## [Required action 1]
Answer these from the article on high-speed rail, one per line:
(a) How fast will Californians be riding on the planned rail line?
(b) How much money did the American Recovery and Reinvestment Act allocate to the project?
(c) How long would a trip from Beijing to London take under the Chinese proposal?
## [Required action 2]
Please turn the paragraph of the high-speed rail article that begins "Californians will find themselves" into a short bulleted list, keeping its main facts.
## [Required action 3]
Pick up the high-speed rail article after its final sentence and keep writing it.

## [Page extract]
══════════════════════════════

China to link California, world by high speed rail

Californians will find themselves riding down rails at 215 miles an hour in the near future.  The California High-Speed Rail Authority has created a $43 billion dollar plan to link San Francisco to San Diego by high-speed rail.  Helping to get this plan on track is the $2.24 billion dollars allocated to the project in the American Recovery and Reinvestment Act.  A route has been set and a bidding war is currently under way for who will lay the track.  A recent New York Times article places the Chinese government as the front runner in who will provide the bulk of the technology.  This assessment is understandable considering the fact that China is so experienced in building high speed rail lines both domestically and internationally: with 4,000 miles of high-speed rail built domestically and projects currently underway in several foreign countries.

Current map of high-speed rail in China

I am excited about the idea of high-speed rail in the United States.  No matter where the technology originates, I think it is a step in the right direction for our national infrastructure to have more energy for transportation being electricity rather than petroleum. What is even more exciting is the ambitious proposal by the Chinese government to create vast high-speed rail network spanning Europe and Asia.  If all works according to plan it will be possible to travel from Beijing to London in two days once the track is laid!

══════════════════════════════

## [Data for analysis]
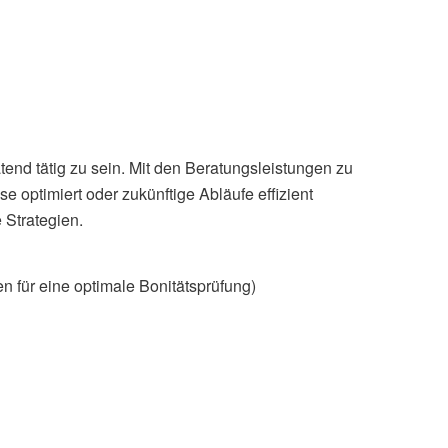
end tätig zu sein. Mit den Beratungsleistungen zu
timiert oder zukünftige Abläufe effizient
 Strategien.
 für eine optimale Bonitätsprüfung)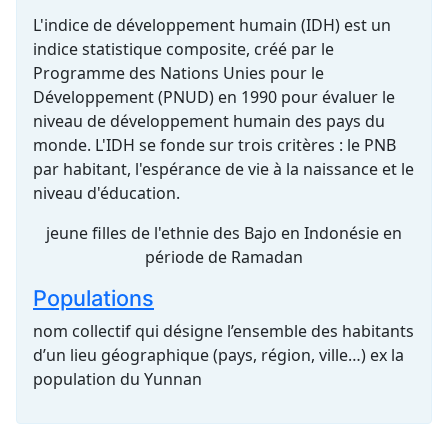
L'indice de développement humain (IDH) est un
indice statistique composite, créé par le
Programme des Nations Unies pour le
Développement (PNUD) en 1990 pour évaluer le
niveau de développement humain des pays du
monde. L'IDH se fonde sur trois critères : le PNB
par habitant, l'espérance de vie à la naissance et le
niveau d'éducation.
jeune filles de l'ethnie des Bajo en Indonésie en
période de Ramadan
Populations
nom collectif qui désigne l’ensemble des habitants
d’un lieu géographique (pays, région, ville…) ex la
population du Yunnan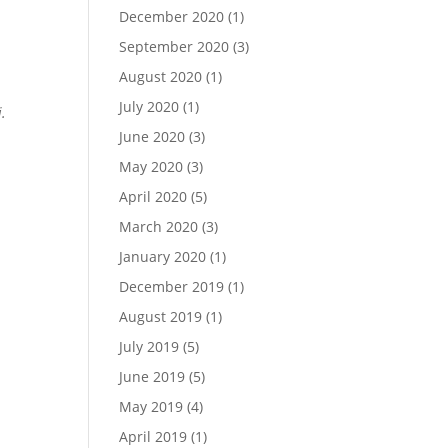
December 2020
(1)
September 2020
(3)
August 2020
(1)
July 2020
(1)
i.
June 2020
(3)
May 2020
(3)
April 2020
(5)
March 2020
(3)
January 2020
(1)
December 2019
(1)
August 2019
(1)
July 2019
(5)
June 2019
(5)
May 2019
(4)
April 2019
(1)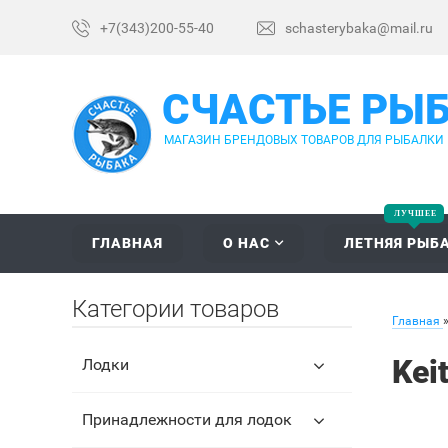
+7(343)200-55-40
schasterybaka@mail.ru
СЧАСТЬЕ РЫ
МАГАЗИН БРЕНДОВЫХ ТОВАРОВ ДЛЯ РЫБАЛКИ
ГЛАВНАЯ
О НАС
ЛЕТНЯЯ РЫБ
Категории товаров
Главная
Kei
Лодки
Принадлежности для лодок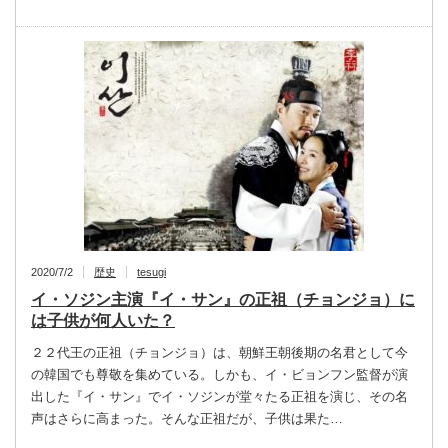
2020/7/2
歴史
tesugi
イ・ソジン主演『イ・サン』の正祖（チョンジョ）に
は子供が何人いた？
２２代王の正祖（チョンジョ）は、朝鮮王朝後期の名君として今
の韓国でも尊敬を集めている。しかも、イ・ビョンフン監督が演
出した『イ・サン』でイ・ソジンが堂々たる正祖を演じ、その名
声はさらに高まった。そんな正祖だが、子供は果た…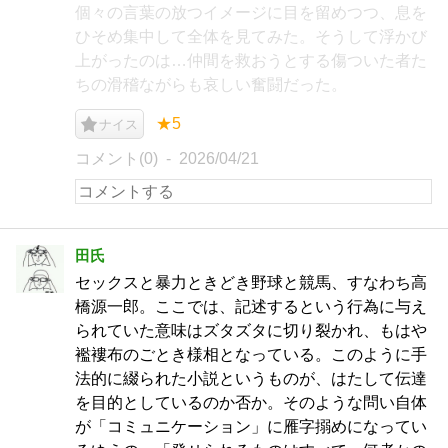
個々の言葉の放つイメージに目を留めつつ、息を
ひそめ集中して全体を見てみた。そうして浮かび
上がったのは…仲間を救おうとする傷ついた者た
ちの滑稽ながらも哀しい奮闘だった。
★5
ナイス
コメント(0)
2026/04/21
田氏
セックスと暴力ときどき野球と競馬、すなわち高
橋源一郎。ここでは、記述するという行為に与え
られていた意味はズタズタに切り裂かれ、もはや
襤褸布のごとき様相となっている。このように手
法的に綴られた小説というものが、はたして伝達
を目的としているのか否か。そのような問い自体
が「コミュニケーション」に雁字搦めになってい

══════════════════════════════

## [Task output 1]
(a) 215 miles an hour
(b) $2.24 billion
(c) Two days

## [Task output 2]
- Californians will soon ride rails at 215 miles an hour.
- The California High-Speed Rail Authority has a $43 billion plan to link San Francisco to San Diego by high-speed rail.
- The American Recovery and Reinvestment Act allocated $2.24 billion to the project.
- A route has been set, and bidding is under way for who will lay the track.
- A New York Times article names the Chinese government as the front runner to provide most of the technology.
- China has built 4,000 miles of high-speed rail at home and has projects under way in several foreign countries.

## [Task output 3]
Potential high-speed eurasian rail lines

High speed rail will change the way we travel.  I hope that it will change the way we use energy to travel, in particular.  In the United States as of 2008 95% of our transportation energy comes from petroleum.  If high-speed rail catches on as a popular way to make long trips and transport goods this number could shift, being out-weighed by the increased use of renewable energy and nuclear power (in the best case scenario) for transportation.  High-trains use electric motors which would ultimately increase the demand for electricity in California – an increase which will not likely be met with new Coal power plants in the clean air loving Sunshine State.  As far as the powering the tracks planned to stretch from London to Beijing, here’s to hoping that the current rate of China’s investment in renewable energy ($34.6 billion in 2009) continues to satisfy the increase in demand that these lines will create.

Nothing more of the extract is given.